L’obesità è una condizione di rischio per la salute, caratterizzata da un eccessivo accumulo di grasso corporeo. Tale condizione è associato ad una generale riduzione della qualità della vita.
Da recenti evidenze pubblicate in letteratura scientifica, l’obesità emerge quindi sempre come un fattore di rischio indipendente per la salute, come dimostrato da un interessantissimo studio longitudinale condotto su oltre 4,4 milioni di persone [2].
Ciononostante, l’obesità non coincide obbligatoriamente con la ben nota sindrome metabolica, detta anche sindrome da insulino-resistenza o sindrome x, ovvero una condizione fisiopatologica caratterizzata dalla presenza contemporanea di più condizioni cliniche, tra le quali: ipertensione, glicemia alta a digiuno, dislipidemia (cioè livelli anomali dei lipidi nel sangue), obesità addominale [2].
Sebbene non esista una definizione standard, le persone obese metabolicamente sane (MHO) sono individui che, nonostante l’eccesso di adiposità, sono sensibili all’insulina, normotesi, hanno un profilo lipidico favorevole e presentano una quantità di grasso viscerale inferiore rispetto all’individuo tipico con comorbidità legate all’obesità [3, 4, 5]. Tuttavia, un vero fenotipo MHO, cioè l’assenza di fattori di rischio metabolici clinici e subclinici, è raro e rappresenta forse ≤6% di tutti gli adulti obesi [3, 4, 5].
I meccanismi alla base del fenotipo MHO devono ancora essere indubbiamente chiariti; e sebbene non vi sia unanimità, un fattore che potrebbe potenzialmente differenziare i MHO dagli obesi non sani, insieme alla conservazione della sensibilità all’insulina, è rappresentato da livelli più elevati di attività fisica e fitness [3, 17]. In effetti, l’attività fisica regolare ha un effetto “polipoide” che conferisce un potente effetto protettivo indipendente contro le condizioni cardiometaboliche lungo tutto l’arco della vita umana; attenua non solo i fattori di rischio CVD “tradizionali”, ma anche le alterazioni legate all’età e all’obesità, come l’iperattività del sistema nervoso simpatico [10, 17].
Anche se esistono risultati eterogenei in letteratura, le più recenti evidenze suggeriscono che gli individui MHO sono comunque a maggior rischio di mortalità prematura oltre che di diabete di tipo 2, insufficienza cardiaca e aterosclerosi subclinica rispetto alla popolazione adulta normopeso, suggerendo che essere un MHO non è in realtà esente da rischi [3, 17].
D’altra parte, diversi studi hanno riportato che, in seguito alla perdita di peso, gli individui MHO hanno migliorato significativamente la composizione corporea e i fattori di rischio cardiometabolico, così come la forma fisica quando l’intervento di perdita di peso è stato combinato con un intenso allenamento fisico [3, 17].
CONCLUSIONI
Sono indubbiamente necessarie ulteriori ricerche per chiarire i meccanismi alla base del fenotipo MHO e l’effetto della perdita di peso sulla salute cardiometabolica e sulla mortalità in questo segmento di popolazione.
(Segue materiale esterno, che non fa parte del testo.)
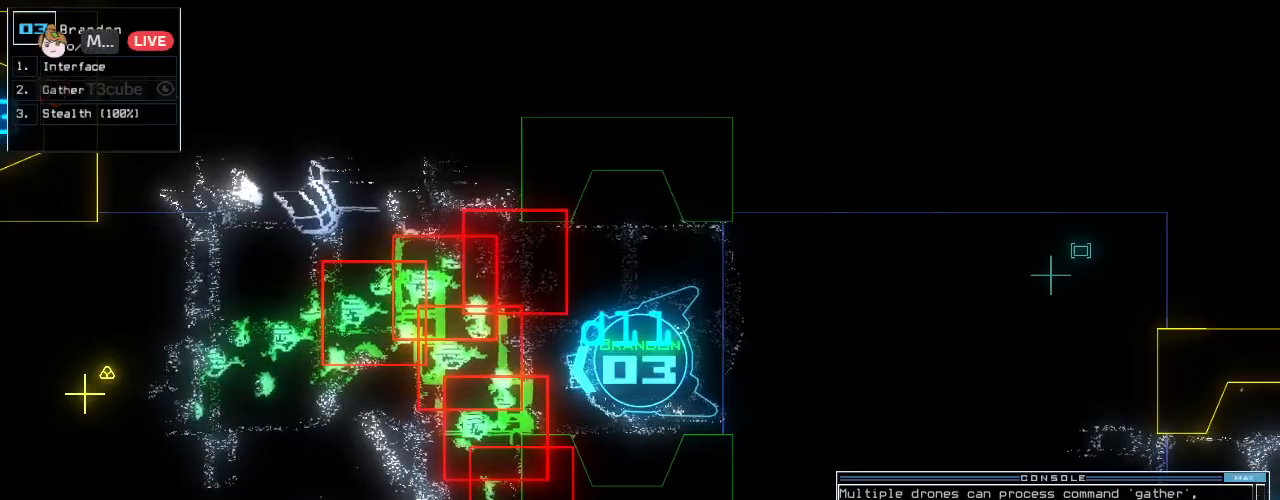
{"keys": [], "events": []}
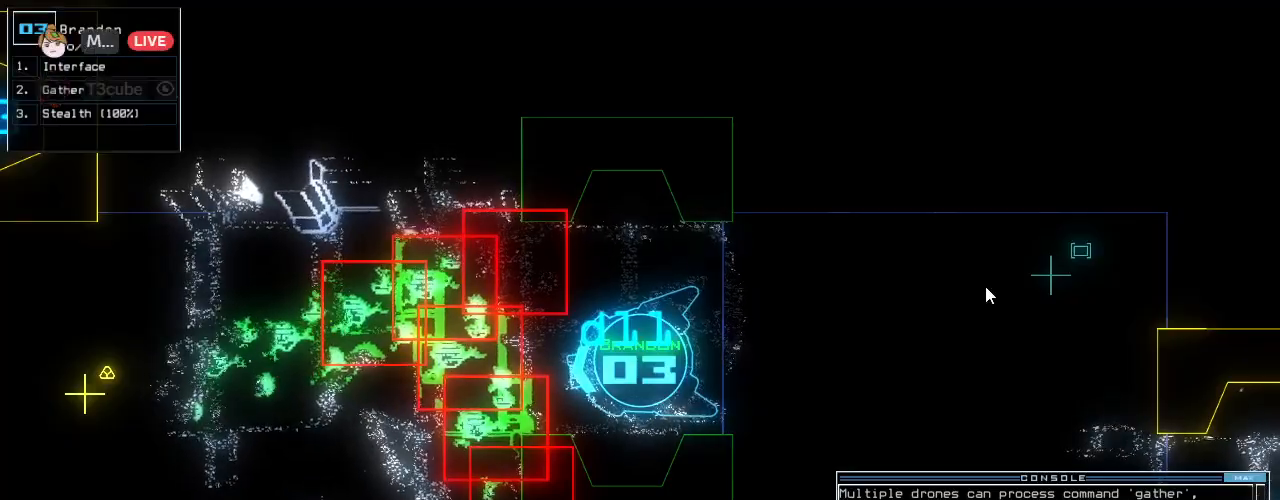
{"keys": [], "events": []}
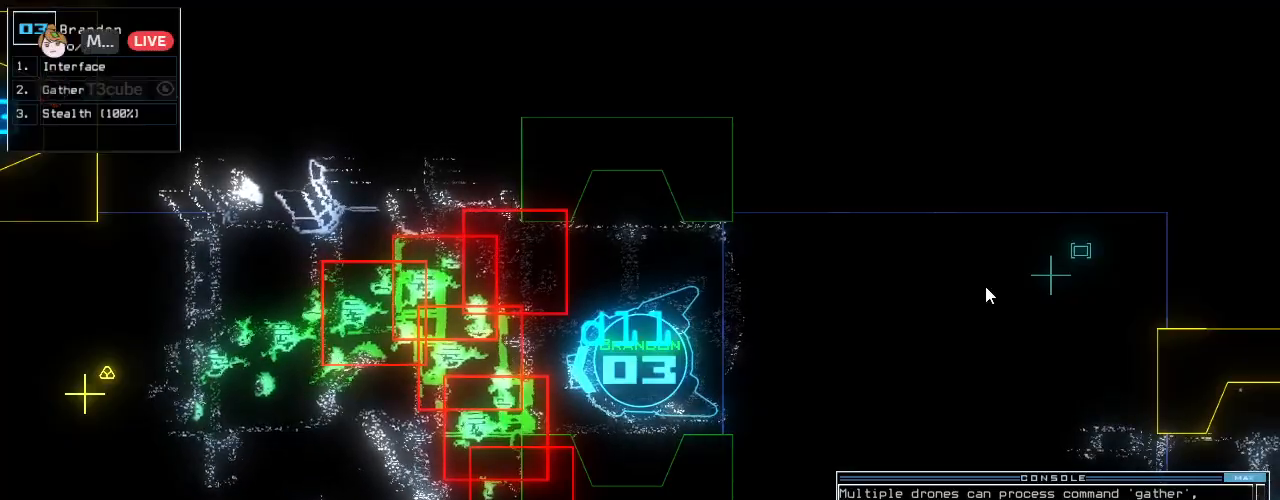
{"keys": ["down", "left"], "events": [[125, "down", "down"], [146, "right", "down"], [292, "right", "up"], [479, "left", "down"]]}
Ciononostante, è bene sottolineare che da quanto emerge in letteratura l’obeso metabolicamente sano non è affatto non a rischio, come dimostrano importanti evidenze epidemiologiche pubblicate nella più recente letteratura scientifica [2, 3, 5, 10, 17]. Proprio per questo motivo, anche se è ancora oggetto di dibattito scientifico se l’obesità o meno sia una malattia, sicuramente si tratta di un fattore di rischio per la salute cardiovascolare e metabolica.